無頼
梨桜は驚愕した。
(おかしい…………さっきまでアイツの心を読めなかったのに、今はまたアイツの心を読める。まさか、あの状態で意識を取り戻したというのか…………)
彼女が首を傾げたのも束の間、その眼前では灼熱の炎を帯びた乗り物が一斉に弾け飛んだ。燃え盛る業火の中心では、白尾和沙が両腕で自動車を持ち上げていた。

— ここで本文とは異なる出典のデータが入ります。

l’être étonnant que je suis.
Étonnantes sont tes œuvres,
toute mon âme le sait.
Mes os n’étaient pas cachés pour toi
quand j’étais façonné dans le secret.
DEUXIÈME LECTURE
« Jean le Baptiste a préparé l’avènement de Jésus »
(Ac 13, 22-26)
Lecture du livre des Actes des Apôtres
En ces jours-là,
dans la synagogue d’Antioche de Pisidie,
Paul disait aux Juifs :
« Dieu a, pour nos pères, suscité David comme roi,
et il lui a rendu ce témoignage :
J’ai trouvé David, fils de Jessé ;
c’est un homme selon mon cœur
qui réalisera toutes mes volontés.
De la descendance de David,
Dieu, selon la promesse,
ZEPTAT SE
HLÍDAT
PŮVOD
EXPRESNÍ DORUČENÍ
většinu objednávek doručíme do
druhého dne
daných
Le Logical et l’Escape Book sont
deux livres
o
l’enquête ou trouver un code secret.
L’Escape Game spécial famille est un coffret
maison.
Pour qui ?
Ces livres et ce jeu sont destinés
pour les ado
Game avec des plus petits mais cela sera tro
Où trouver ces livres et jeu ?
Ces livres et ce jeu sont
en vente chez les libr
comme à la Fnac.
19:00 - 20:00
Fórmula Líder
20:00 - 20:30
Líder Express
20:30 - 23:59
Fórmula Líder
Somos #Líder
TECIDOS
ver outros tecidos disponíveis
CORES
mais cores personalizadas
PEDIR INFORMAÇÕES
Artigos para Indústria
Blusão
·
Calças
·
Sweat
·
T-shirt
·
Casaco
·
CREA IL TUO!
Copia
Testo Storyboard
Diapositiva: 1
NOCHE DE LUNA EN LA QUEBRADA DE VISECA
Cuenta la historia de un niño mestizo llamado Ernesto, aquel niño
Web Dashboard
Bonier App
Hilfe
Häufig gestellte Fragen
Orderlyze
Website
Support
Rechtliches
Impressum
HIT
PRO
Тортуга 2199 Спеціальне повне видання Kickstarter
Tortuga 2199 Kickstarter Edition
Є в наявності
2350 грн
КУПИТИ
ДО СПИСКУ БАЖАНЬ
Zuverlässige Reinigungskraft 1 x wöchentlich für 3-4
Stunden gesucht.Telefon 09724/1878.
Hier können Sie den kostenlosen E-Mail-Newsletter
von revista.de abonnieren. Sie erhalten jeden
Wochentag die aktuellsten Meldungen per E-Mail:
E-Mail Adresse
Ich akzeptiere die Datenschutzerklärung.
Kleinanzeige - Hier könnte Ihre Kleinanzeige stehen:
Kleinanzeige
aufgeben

彼女はそのまま、梨桜めがけて燃えている自動車を投げつけた。
「!」
梨桜はすぐに念力を使い、飛来してきた車の軌道をずらした。彼女は無事に車をかわしたものの、それを覆っている炎は彼女のオフショルダーのワンピースに引火した。
「くっ…………」
彼女はすぐにワンピースを脱ぎ捨てようとした。しかし、二人の戦いにおいて、この一瞬の隙は命取りとなる。
「そこだ」
梨桜がワンピースを脱ぎ終わる前に、和沙は彼女の顔面に拳を叩きこんだ。その圧倒的なスピードは、和沙が自らの身を包み込んでいる炎をかき消すには充分だった。この一撃により、梨桜は後ろに吹っ飛ばされた。彼女の体は半壊した土産屋の壁に叩きつけられ、腹部の傷は更に流血した。
「がはっ…………」
痛みに悶える彼女に追い打ちをかけるように、土産屋はすぐに崩壊した。崩れ落ちた壁や天井の破片は、彼女を容赦なく生き埋めにした。その上空からは、ガス爆発で炎上した大型トラックを両腕で持った和沙が迫ってくる。
(さっき僕が気絶していた時、僕の外傷は焼かれて塞がったようだ。これで、止血に筋力を回す必要はなくなったな)
ここにきて、和沙はようやく全力を出すことが出来たようだ。彼女の持っていたトラックは、梨桜の埋まっている瓦礫に容赦なく投げつけられた。後から落ちてきた和沙はトラックの後部を蹴り、そのまま後ろに着地した。
(あの超能力者が這い出てくる前に、さっさと家に帰ろう。あの怪物がたくさんの死人や怪我人を出し、あれだけ街を破壊したんだ――――ちょきんぶぅに助けを求めた奴もいれば、自宅の修復や怪我の治療のために大金を払った奴もいるだろう。つまり金も充分に集まったはずだ)
彼女はそう考え、サービスエリアの跡地を去ろうとした。
「…………どこに行く気だ?」
突如、土産屋の瓦礫は竜巻のように渦を巻き、梨桜の周りから離れていった。
「…………!」
和沙は後ろに振り向き、すぐに身構えた。彼女が目を遣った先に広がる砂煙の中には、直立した人影が見える。
――――そこには、全身に傷を負った黒羽梨桜が立っていた。
彼女は再び和沙と話をした。
「お前、冥府で死神と対峙したんだろ? そして、お前は生きて帰ってきた。白尾和沙…………お前は何様のつもりだ」
「…………僕は神とやらを敬おうとは思わない。お前は神とやらを信じて、救われたことでもあったのか?」
「そ……それは…………」
「お前だって、神とやらが何もしてくれなかったからちょきんぶぅから超能力を買い取ったんだろ? お前が超能力を買うに至った経緯は知らないが…………お前が僕を裁こうとしているのも、神が僕を裁かないからだろ?」
和沙の言葉は、梨桜の心に深く突き刺さった。
(私は…………法で裁けない悪を滅ぼすために超能力者になった。あの時、神様はお父さんを助けてはくれなかったし、紅林茂を裁いてはくれなかった。和沙…………お前も私も、神様に見放されていたんだな………………)
ほんのわずかだが、梨桜は和沙を憐れんだ。一方で、和沙は自分が同情されていることに気付いていなかった。
「この世界には、四十一日も性的暴行を受け続けたあげく死体をコンクリートに詰められる女子高生もいれば、拷問で洗脳されて互いを殺し合う七人家族もいる。こんな風に罪のない命が弄ばれる世界で、どうやって神を崇拝しろと言うんだ」
そう語った彼女の横顔からは、言い知れぬ哀愁が漂っていた。